(Text block begins)
2) i will go to uni and pay attention during class.
note to self: must pay attention! must!!! don’t day dream. listen to the lecturer!!! you can day dream and then fail your subject. pfft

3) i will not sleep late everyday. except on clubbing nights. and outings. and the days where i don’t have class on the next day. (okay i know i a bit too much. but i will try not to sleep too late during those exception nights)
note to self: sleep late then you wont be able to wake up for class. then you miss the class. then you miss what the lecturer teach then you fail. har har! and also you’ll get super panda eyes. and you’ll die earlier wtf. because damn unhealthy.

4) i’m gonna stop having irregular meals.
note to self: lunch time is between 12 to 2. not 5 oclock dumb ass. eat at the right time.

5) cut down the emotion and be a more optimistic girl.
note to self: friends always prefer the happier you. so try to cut down the emotion. *pats*

okay that’s all.
(Text block ends)
(Given data begins)
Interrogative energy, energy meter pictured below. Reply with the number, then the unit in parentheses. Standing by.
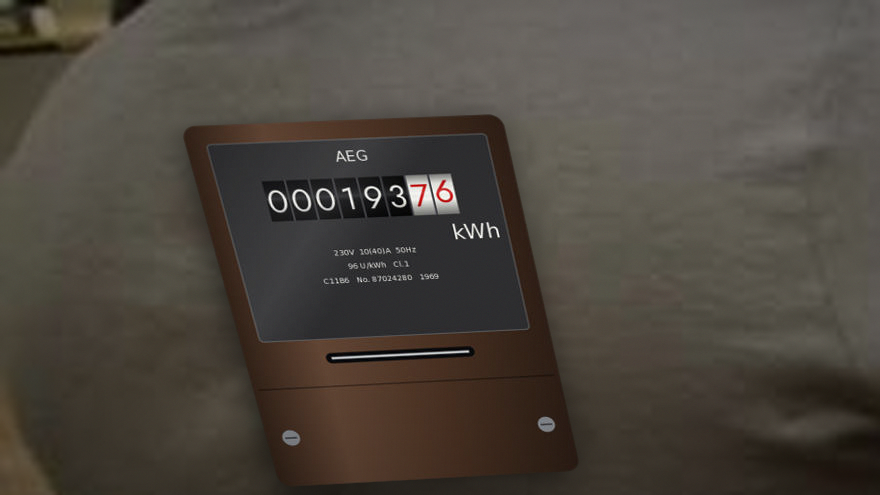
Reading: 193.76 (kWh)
(Given data ends)
(Given data begins)
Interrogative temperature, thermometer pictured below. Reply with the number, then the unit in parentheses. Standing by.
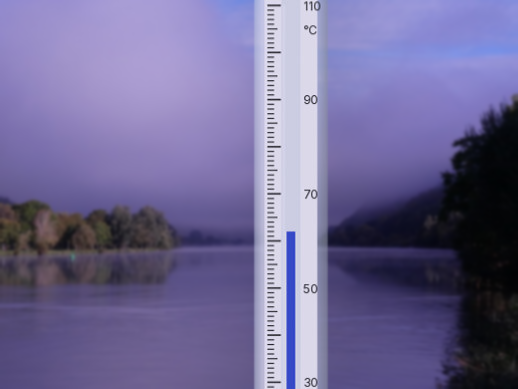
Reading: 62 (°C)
(Given data ends)
(Given data begins)
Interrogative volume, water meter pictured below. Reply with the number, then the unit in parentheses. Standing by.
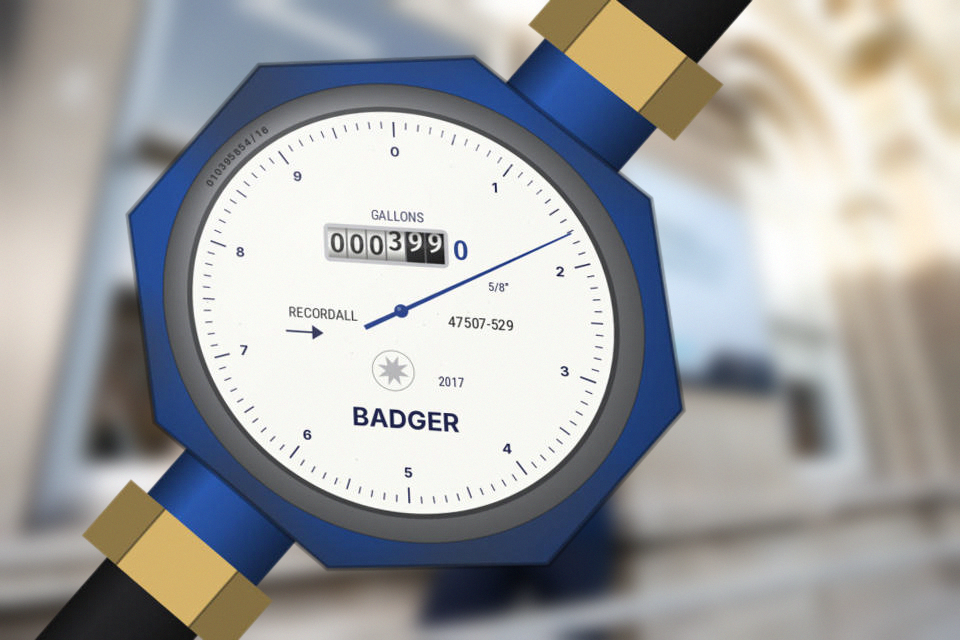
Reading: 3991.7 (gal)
(Given data ends)
▸ What you have to do:
Reproduce the resolutions list word for word from "note to self: must" up to and including "those exception nights)". These rows have no connection to the resolutions list.

▸ Solution:
note to self: must pay attention! must!!! don’t day dream. listen to the lecturer!!! you can day dream and then fail your subject. pfft

3) i will not sleep late everyday. except on clubbing nights. and outings. and the days where i don’t have class on the next day. (okay i know i a bit too much. but i will try not to sleep too late during those exception nights)